By Amanda Durish Cook
If passed, the Illinois Electric Generation Reliability Act would move the Commonwealth Edison and Ameren service areas in Central and Southern Illinois from MISO Zone 4 into the PJM power market. ComEd, an Exelon subsidiary, also serves load in the Chicago area, which is part of PJM.
Dynegy claims the bill would “provide economic benefits to consumers and help Illinois preserve vital, high-paying power generation jobs.” The company said cost-effective plants in MISO-controlled Southern Illinois “sit idle, or shut down, as they don’t receive any compensation to cover operating costs from MISO.”
Dynegy CEO Robert Flexon said a comparison of PJM’s recent Base Residual Auction outcomes alongside MISO’s Planning Resource Auction results in April illustrates the need to combine all of Illinois with PJM, even as two of Exelon’s nuclear generators in PJM failed to clear. (See PJM Capacity Prices Fall Sharply.)
“Illinois legislators have a great opportunity to take control of an issue that is debilitating communities across the state while at the same time bring lower power prices to consumers through a more efficient market design that can exist throughout the state,” Flexon said.
Illinois is the only state in MISO’s territory that fully offers retail choice. (Michigan currently allows 10% of its load to choose their suppliers.) The bifurcated nature of the state has caused controversy.

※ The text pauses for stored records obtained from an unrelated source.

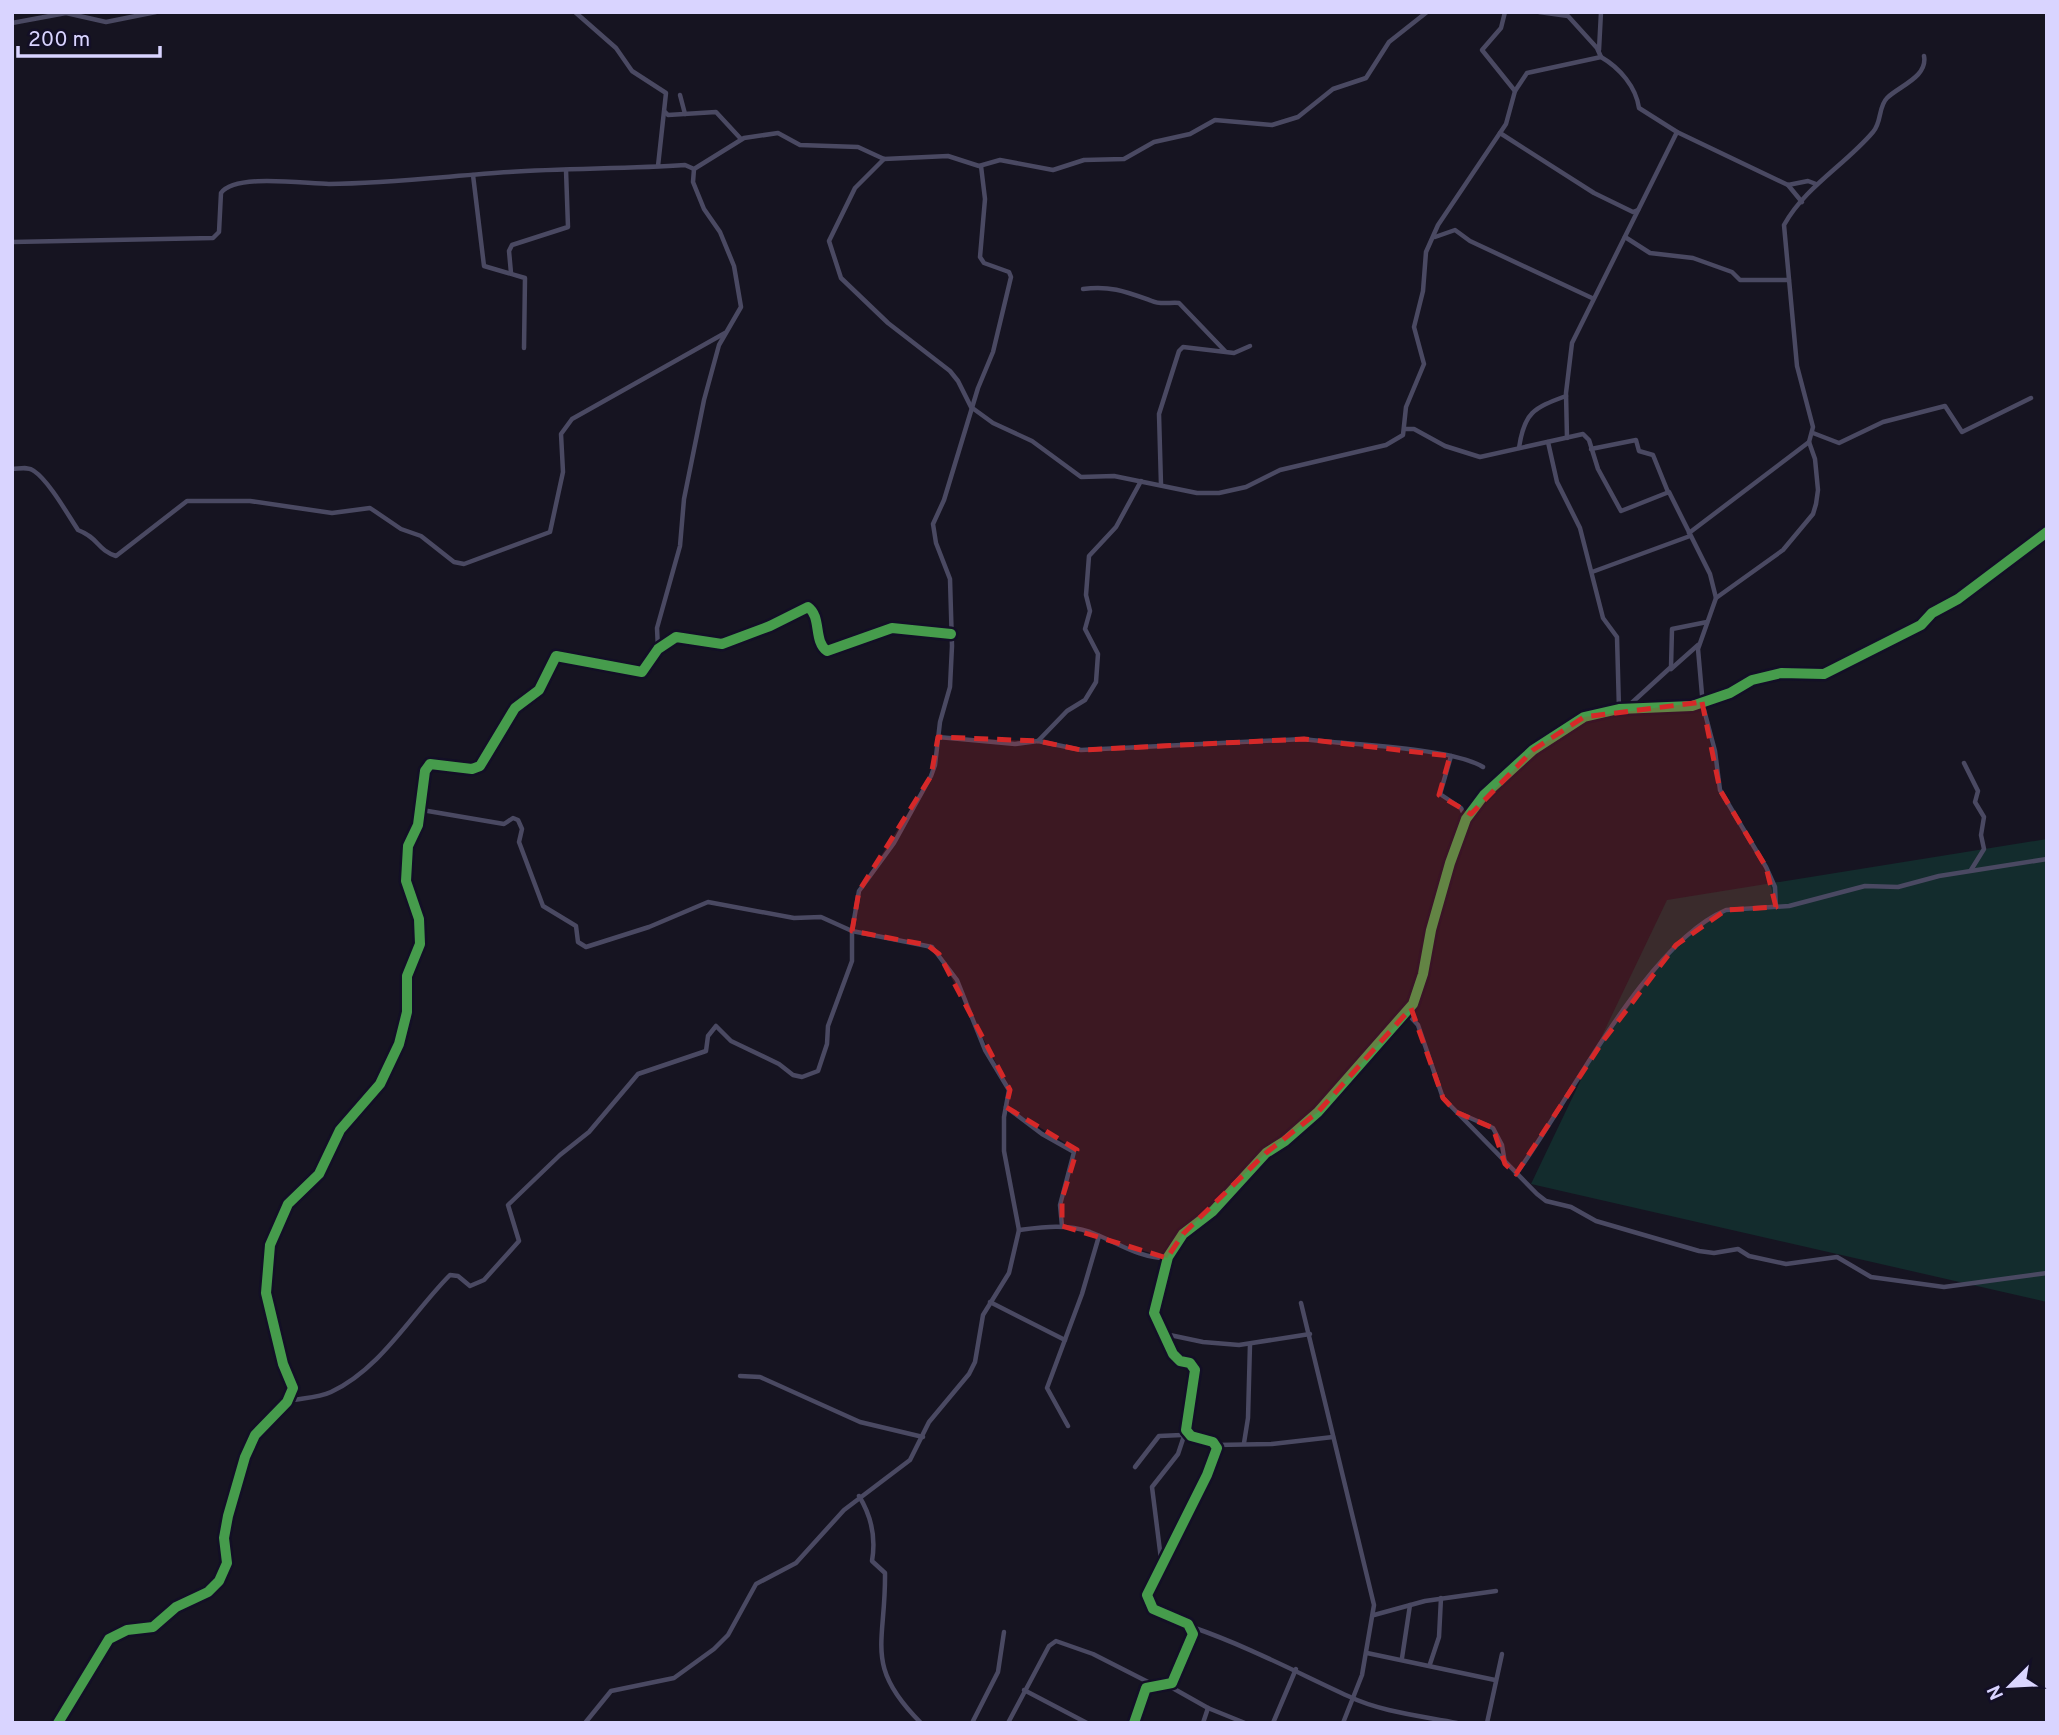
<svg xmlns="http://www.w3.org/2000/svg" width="2059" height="1735" font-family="Overpass,sans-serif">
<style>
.green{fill:#132c2d}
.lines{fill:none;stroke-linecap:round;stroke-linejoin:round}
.street{stroke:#4a4962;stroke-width:4.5}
.cycleway-casing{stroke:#130f26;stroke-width:15}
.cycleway{stroke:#469c4c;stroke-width:10}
.marked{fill:#d62828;fill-opacity:0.2;stroke:#d62828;stroke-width:5;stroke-dasharray:14 9;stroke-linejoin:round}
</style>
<rect width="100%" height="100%" fill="#161421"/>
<path class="green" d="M2047,839V1302L1531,1184L1667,900Z"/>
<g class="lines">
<g class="street">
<path d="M575,12L616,48L632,71L666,93L658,166"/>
<path d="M1505,12L1501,28L1482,50L1515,91"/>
<path d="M1539,12L1568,16L1597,48L1601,57"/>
<path d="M12,23L66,13L106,22L156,12"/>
<path d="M1599,50L1601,12"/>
<path d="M680,95L685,114"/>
<path d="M665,112L668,115L716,112L741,139"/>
<path d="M1500,133L1594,193L1633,212L1638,210"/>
<path d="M884,159L855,188L829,241L841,278L888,323L950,371L958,381L971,407L993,423L1032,441L1081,477L1114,476L1197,493H1219L1246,487L1280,470L1386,445L1403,435L1406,407L1424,364L1414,327L1423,291L1426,252L1438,225L1506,124L1515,91L1527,73L1601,57C1620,68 1636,87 1639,108L1677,132L1788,185L1808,181L1816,184"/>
<path d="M473,175L484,266L525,278L524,348"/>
<path d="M1788,185L1802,202"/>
<path d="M1435,237L1455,230L1470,241L1592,298"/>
<path d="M1625,237L1650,253L1693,258L1732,272L1740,280H1789"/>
<path d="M12,242L213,238L219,232L221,193C235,173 306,184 329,184C390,183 449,176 509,172C568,168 626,169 685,165L694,169L744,138L778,133L800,145L858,147L884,159L948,156L979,166L1000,160L1053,170L1084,160L1124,159L1154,142L1190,134L1215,120L1272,125L1298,117L1333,89L1366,78L1389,42L1427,12"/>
<path d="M511,273L509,251L512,245L568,227L566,170"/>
<path d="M1083,289C1110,285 1127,292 1152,301C1160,305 1171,302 1179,303L1225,351"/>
<path d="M1405,429H1414L1445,446L1480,457L1583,434L1589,440L1598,469L1621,511L1669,492L1710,574L1716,598"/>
<path d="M1813,433L1839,443L1883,422L1945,406L1962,432L2031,398"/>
<path d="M1567,438L1566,393L1572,343L1677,132"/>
<path d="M1548,442L1557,482L1580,528L1603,618L1617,637L1619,709"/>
<path d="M1519,448C1524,413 1533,408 1566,396"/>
<path d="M1591,449L1636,440L1639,451L1653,455L1668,492"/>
<path d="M12,469C19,469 28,466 34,471C49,481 68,515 78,530C99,538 97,550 116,556L187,501H250L332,513L370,508L401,529L421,536L454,562L464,564L550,532L563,472L561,434L572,419L725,333"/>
<path d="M1161,485L1159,414L1179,351L1183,347L1234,353L1250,346"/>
<path d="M1689,533L1809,442"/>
<path d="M1592,572L1690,536"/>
<path d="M658,649L657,628L680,546L684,499L704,400L719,345L741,307L734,266L720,232L704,209L693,182L694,169"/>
<path d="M1671,669L1698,645"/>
<path d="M1625,709L1671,667L1672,629L1707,622"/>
<path d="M938,737L1015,744L1038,741L1081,750L1304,739C1345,745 1451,747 1483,767"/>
<path d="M1038,741L1067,711L1085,700L1096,682L1098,654L1085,629L1090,611L1086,595L1089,556L1116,527L1141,481"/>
<path d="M1451,756L1440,794L1461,808L1466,819"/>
<path d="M1964,763L1978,791L1975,802L1984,817L1981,835L1984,849L1971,870"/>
<path d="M422,810L504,824L513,818L518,820L522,829L519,842L543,906L576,926L578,942L586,947L649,927L708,902L794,918L821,917L852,931L932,947L957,980L985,1050L1009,1090L1004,1117V1151L1019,1230L1009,1273L983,1315L975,1362L969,1374L929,1422L910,1460L844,1510L796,1563L756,1584L728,1635L714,1649L674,1678L611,1691L585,1723"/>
<path d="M1776,907L1775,887L1766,867L1720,790L1715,751L1703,706L1698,649L1716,598L1783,550L1813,514L1816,504L1818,490L1815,459L1809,442L1813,427L1797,366L1784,225C1805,187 1845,165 1873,132C1882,122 1878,107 1887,98C1899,86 1928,77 1924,56"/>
<path d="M1406,1012L1418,1025L1443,1098L1537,1194L1546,1201L1571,1207L1596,1221L1699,1251L1714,1253L1738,1249L1749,1256L1786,1264L1837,1257L1871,1277L1944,1287L2047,1273"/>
<path d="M1006,1107L1042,1134L1074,1152L1060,1205L1062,1226"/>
<path d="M1459,1113L1493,1128L1502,1145L1505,1163"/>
<path d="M1516,1174C1568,1104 1646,943 1726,910L1789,906L1865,886L1898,887L1939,876L2047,859"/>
<path d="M1019,1230C1044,1227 1066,1224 1090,1232C1115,1241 1140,1259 1167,1258"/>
<path d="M990,1302L1065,1340"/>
<path d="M1301,1303L1374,1605L1362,1675L1343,1723"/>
<path d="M1165,1334L1203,1342L1239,1345L1310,1334"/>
<path d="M740,1376L760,1377L860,1422L923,1437"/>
<path d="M289,1401C302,1398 318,1398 331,1392C381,1369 412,1313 450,1275L458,1276L470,1286L484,1280L519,1241L508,1205L560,1155L589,1132L638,1074L706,1051L708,1036L716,1026L731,1041L779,1064L793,1075L802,1077L818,1071L827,1044L828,1026L852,961V931L859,891L894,843L931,776L935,765L940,722L950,687L952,646L950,579L936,543L933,524L944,500L978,388L993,352L1011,277L1009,272L984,263L980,257L985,199L981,166"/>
<path d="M1068,1426L1047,1388L1082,1294L1099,1236"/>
<path d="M1244,1443L1248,1418L1250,1344"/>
<path d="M1216,1445L1272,1444L1333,1437"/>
<path d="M1135,1467L1159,1436L1182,1435"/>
<path d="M859,1496C872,1517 876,1538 872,1561L885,1573C886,1644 863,1665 921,1723"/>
<path d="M1162,1567L1152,1487L1178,1454L1186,1430"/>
<path d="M1374,1615L1425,1601L1496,1591"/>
<path d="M1192,1627C1247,1646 1296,1672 1348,1696C1381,1712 1422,1716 1457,1723"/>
<path d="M1367,1653L1495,1680"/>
<path d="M1402,1658L1410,1605"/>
<path d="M1430,1664L1439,1637L1441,1598"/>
<path d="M1169,1686L1208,1708L1245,1723"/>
<path d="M1024,1690L1087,1723"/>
<path d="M58,1723L109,1639L127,1630L153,1627L176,1607L208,1592L219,1581L227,1563L224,1538L228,1516L245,1457L255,1435L287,1402L293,1388L283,1364L266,1293L270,1245L288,1204L319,1174L340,1130L380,1084L399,1044L407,1012V976L420,944L419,919L406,881L408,846L418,825L425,771L430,764L472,769L480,766L515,708L539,690L556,656L642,672L658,649L676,637L722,644L770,626L808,607C822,617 813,641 827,651L892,628L951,634"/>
<path d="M972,1723L998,1672L1004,1632"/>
<path d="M1008,1723L1049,1646L1056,1641L1093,1654L1152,1684"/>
<path d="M1134,1723L1146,1688L1172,1683L1193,1634L1188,1624L1153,1609L1147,1595L1207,1475L1217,1448L1213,1442L1191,1436L1186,1430L1195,1370L1190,1363L1180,1361L1173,1354L1154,1313L1168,1257L1183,1234L1213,1211L1266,1153L1285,1141L1318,1112L1413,1004L1423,974L1431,930L1450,863L1466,819L1484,795L1533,750L1584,717L1619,709L1692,706L1730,693L1752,680L1781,673L1824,674L1921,625L1932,613L1958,599L2047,532"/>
<path d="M1203,1723L1208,1708"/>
<path d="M1273,1723L1296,1669"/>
<path d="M1487,1723L1502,1654"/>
</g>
<defs>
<g id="cycleway">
<path d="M58,1723L109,1639L127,1630L153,1627L176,1607L208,1592L219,1581L227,1563L224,1538L228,1516L245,1457L255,1435L287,1402L293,1388L283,1364L266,1293L270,1245L288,1204L319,1174L340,1130L380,1084L399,1044L407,1012V976L420,944L419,919L406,881L408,846L418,825L425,771L430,764L472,769L480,766L515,708L539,690L556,656L642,672L658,649L676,637L722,644L770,626L808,607C822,617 813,641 827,651L892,628L951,634"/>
<path d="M1134,1723L1146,1688L1172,1683L1193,1634L1188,1624L1153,1609L1147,1595L1207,1475L1217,1448L1213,1442L1191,1436L1186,1430L1195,1370L1190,1363L1180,1361L1173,1354L1154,1313L1168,1257L1183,1234L1213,1211L1266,1153L1285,1141L1318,1112L1413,1004L1423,974L1431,930L1450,863L1466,819L1484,795L1533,750L1584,717L1619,709L1692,706L1730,693L1752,680L1781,673L1824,674L1921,625L1932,613L1958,599L2047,532"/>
</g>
</defs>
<use href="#cycleway" class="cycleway-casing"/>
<use href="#cycleway" class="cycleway"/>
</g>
<path class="marked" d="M1702,702L1720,790L1766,867L1776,907L1726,910L1676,945L1603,1041L1516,1174L1505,1164L1493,1128L1456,1112L1443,1098L1411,1008L1318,1112L1266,1153L1183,1234L1167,1258L1062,1226V1199L1077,1150L1006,1107L1010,1090L939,954L927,945L852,931L859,891L931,776L938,737L1038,741L1081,750L1304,739L1450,756L1439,795L1471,814L1533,750L1584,717Z"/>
<rect width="2059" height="1735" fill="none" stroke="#d9d4ff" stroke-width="28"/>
<g transform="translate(2010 1686) rotate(246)" stroke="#130f26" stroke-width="5" paint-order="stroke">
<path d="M0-5L12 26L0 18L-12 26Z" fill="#d9d4ff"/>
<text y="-10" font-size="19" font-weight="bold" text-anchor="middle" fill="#d9d4ff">N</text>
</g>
<path d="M18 46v10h142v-10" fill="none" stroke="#d9d4ff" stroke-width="3.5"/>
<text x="28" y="46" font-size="21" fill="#d9d4ff" stroke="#130f26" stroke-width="5" paint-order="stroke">200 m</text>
</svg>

Zone 4’s high prices in last year’s capacity auction led to accusations by Illinois officials and stakeholders of market manipulation against Dynegy, which serves most of the load in the zone. Dynegy’s proposed legislation comes three months after the company responded to MISO’s request for auction reform suggestions by proposing a separate, PJM-style three-year forward auction for Zone 4. MISO is currently in the thick of contentious debate over this proposal. (See MISO Board Orders Negotiation in Longtime Auction Disagreement.)
According to Dynegy, Illinois legislators and labor leaders, including Senate Majority Leader James Clayborne and two Illinois branches of the International Brotherhood of Electrical Workers (IBEW), support the transition.
Clayborne pointed to MISO’s unpredictable results in the last two annual capacity auctions and said the legislation would remedy the “huge gap” in how generators in different regions of the state are compensated.
The disparity, he said, “is leading to the shutdown of generation in Southern Illinois, which is threatening electric reliability, jobs, taxes and related economic development. This legislation is designed to address this gap, level the playing field and ensure electric generation reliability, jobs and the economy are protected.”
Clayborne said that bringing downstate Illinois into the deregulated fold will bring congruity to the state.
Spokesmen from IBEW 702 and IBEW 51 said the bill would protect customers from high scarcity pricing, uphold statewide electric reliability and preserve jobs by stopping premature plant closures.
Exelon, Illinois’ other power-producing giant, also is seeking relief from state lawmakers. The utility is seeking low-carbon-emissions subsidies for nuclear generators in order to keep its cash-strapped Quad Cities plant operational through 2032, when the plant’s license expires.
The General Assembly’s legislative session ends May 31.